= WHAT YOU HAVE TO DO =
Copy verbatim the block of lines in the entries below whose first line contains "pillow [270,276,365,300] -> none" and whose last line contains "pink office chair [483,108,587,239]". Leave out all other lines.
——
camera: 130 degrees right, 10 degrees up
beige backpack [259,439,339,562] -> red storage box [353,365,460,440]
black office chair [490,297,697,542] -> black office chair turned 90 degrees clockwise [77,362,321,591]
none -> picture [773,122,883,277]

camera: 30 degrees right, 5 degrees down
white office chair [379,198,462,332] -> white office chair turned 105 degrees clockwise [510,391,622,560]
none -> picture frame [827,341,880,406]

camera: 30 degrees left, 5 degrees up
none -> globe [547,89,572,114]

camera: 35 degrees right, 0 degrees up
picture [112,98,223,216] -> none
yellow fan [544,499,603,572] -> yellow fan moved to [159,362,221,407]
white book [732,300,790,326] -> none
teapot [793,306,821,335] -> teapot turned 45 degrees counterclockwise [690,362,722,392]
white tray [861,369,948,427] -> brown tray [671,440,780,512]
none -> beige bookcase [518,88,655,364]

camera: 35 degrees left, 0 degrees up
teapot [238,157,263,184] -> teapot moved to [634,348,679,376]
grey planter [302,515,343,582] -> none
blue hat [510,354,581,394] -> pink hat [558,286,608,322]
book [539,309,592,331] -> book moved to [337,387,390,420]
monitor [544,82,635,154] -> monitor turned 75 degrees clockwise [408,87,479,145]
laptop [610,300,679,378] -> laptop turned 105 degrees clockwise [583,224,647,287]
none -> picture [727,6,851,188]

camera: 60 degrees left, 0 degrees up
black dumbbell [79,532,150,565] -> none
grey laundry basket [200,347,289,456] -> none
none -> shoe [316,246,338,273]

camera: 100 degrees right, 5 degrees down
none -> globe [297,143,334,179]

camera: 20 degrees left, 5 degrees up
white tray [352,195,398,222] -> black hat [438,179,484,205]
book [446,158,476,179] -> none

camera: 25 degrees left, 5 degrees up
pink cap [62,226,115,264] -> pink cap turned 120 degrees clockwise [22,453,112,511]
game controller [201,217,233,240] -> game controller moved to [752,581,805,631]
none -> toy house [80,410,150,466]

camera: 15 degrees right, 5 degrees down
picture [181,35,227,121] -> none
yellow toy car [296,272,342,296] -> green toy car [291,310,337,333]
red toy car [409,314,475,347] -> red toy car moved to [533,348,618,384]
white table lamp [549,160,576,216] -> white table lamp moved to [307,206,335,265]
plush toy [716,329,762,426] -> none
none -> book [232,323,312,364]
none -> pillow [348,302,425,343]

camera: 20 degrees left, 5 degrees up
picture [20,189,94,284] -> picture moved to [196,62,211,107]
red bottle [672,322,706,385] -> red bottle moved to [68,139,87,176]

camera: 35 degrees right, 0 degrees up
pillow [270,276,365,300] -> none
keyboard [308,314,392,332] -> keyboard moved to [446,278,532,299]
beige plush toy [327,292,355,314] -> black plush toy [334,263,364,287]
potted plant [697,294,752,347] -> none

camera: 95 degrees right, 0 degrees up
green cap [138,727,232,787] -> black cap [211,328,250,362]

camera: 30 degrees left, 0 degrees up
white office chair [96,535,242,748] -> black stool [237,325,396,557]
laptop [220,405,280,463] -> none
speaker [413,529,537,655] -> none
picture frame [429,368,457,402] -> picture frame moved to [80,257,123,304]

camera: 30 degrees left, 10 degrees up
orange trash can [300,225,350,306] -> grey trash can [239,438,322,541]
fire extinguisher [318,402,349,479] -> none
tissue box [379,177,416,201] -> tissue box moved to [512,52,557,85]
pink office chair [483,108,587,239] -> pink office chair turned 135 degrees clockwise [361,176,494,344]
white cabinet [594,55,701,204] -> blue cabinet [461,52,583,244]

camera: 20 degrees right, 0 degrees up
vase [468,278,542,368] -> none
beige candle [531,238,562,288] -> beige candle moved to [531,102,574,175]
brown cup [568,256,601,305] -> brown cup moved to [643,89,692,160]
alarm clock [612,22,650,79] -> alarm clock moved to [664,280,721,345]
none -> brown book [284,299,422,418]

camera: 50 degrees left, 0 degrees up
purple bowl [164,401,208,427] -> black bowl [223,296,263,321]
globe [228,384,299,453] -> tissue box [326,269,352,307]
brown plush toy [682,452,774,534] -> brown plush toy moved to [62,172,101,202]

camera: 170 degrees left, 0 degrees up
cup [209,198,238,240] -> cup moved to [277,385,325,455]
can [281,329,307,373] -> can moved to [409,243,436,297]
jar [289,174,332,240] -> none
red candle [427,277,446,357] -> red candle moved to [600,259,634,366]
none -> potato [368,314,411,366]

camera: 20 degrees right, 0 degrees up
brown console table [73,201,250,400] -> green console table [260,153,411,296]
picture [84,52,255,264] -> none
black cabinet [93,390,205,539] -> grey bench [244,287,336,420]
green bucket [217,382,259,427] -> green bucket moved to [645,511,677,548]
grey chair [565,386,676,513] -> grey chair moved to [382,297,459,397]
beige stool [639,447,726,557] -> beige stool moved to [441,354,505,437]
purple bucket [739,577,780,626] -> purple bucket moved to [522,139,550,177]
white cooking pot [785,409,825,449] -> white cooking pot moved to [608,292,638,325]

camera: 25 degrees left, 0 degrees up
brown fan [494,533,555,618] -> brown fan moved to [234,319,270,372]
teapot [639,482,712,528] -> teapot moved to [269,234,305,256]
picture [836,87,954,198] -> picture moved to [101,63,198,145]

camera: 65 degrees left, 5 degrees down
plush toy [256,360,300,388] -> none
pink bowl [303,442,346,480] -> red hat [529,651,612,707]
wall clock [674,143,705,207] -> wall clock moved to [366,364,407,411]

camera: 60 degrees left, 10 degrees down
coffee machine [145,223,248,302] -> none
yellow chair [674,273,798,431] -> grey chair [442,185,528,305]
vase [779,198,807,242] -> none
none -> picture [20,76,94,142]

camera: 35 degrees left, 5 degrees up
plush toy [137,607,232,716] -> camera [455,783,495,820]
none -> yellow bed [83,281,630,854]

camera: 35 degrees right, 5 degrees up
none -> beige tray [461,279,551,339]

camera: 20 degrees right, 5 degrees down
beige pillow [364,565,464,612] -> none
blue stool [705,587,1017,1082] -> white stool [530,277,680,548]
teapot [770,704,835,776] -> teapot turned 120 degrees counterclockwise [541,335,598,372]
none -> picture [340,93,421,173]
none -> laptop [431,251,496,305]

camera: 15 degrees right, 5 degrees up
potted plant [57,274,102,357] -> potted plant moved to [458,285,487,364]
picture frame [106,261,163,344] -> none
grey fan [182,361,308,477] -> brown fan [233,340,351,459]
——
= RESPONSE BOX =
pillow [270,276,365,300] -> none
keyboard [308,314,392,332] -> keyboard moved to [446,278,532,299]
beige plush toy [327,292,355,314] -> black plush toy [334,263,364,287]
potted plant [697,294,752,347] -> none

camera: 95 degrees right, 0 degrees up
green cap [138,727,232,787] -> black cap [211,328,250,362]

camera: 30 degrees left, 0 degrees up
white office chair [96,535,242,748] -> black stool [237,325,396,557]
laptop [220,405,280,463] -> none
speaker [413,529,537,655] -> none
picture frame [429,368,457,402] -> picture frame moved to [80,257,123,304]

camera: 30 degrees left, 10 degrees up
orange trash can [300,225,350,306] -> grey trash can [239,438,322,541]
fire extinguisher [318,402,349,479] -> none
tissue box [379,177,416,201] -> tissue box moved to [512,52,557,85]
pink office chair [483,108,587,239] -> pink office chair turned 135 degrees clockwise [361,176,494,344]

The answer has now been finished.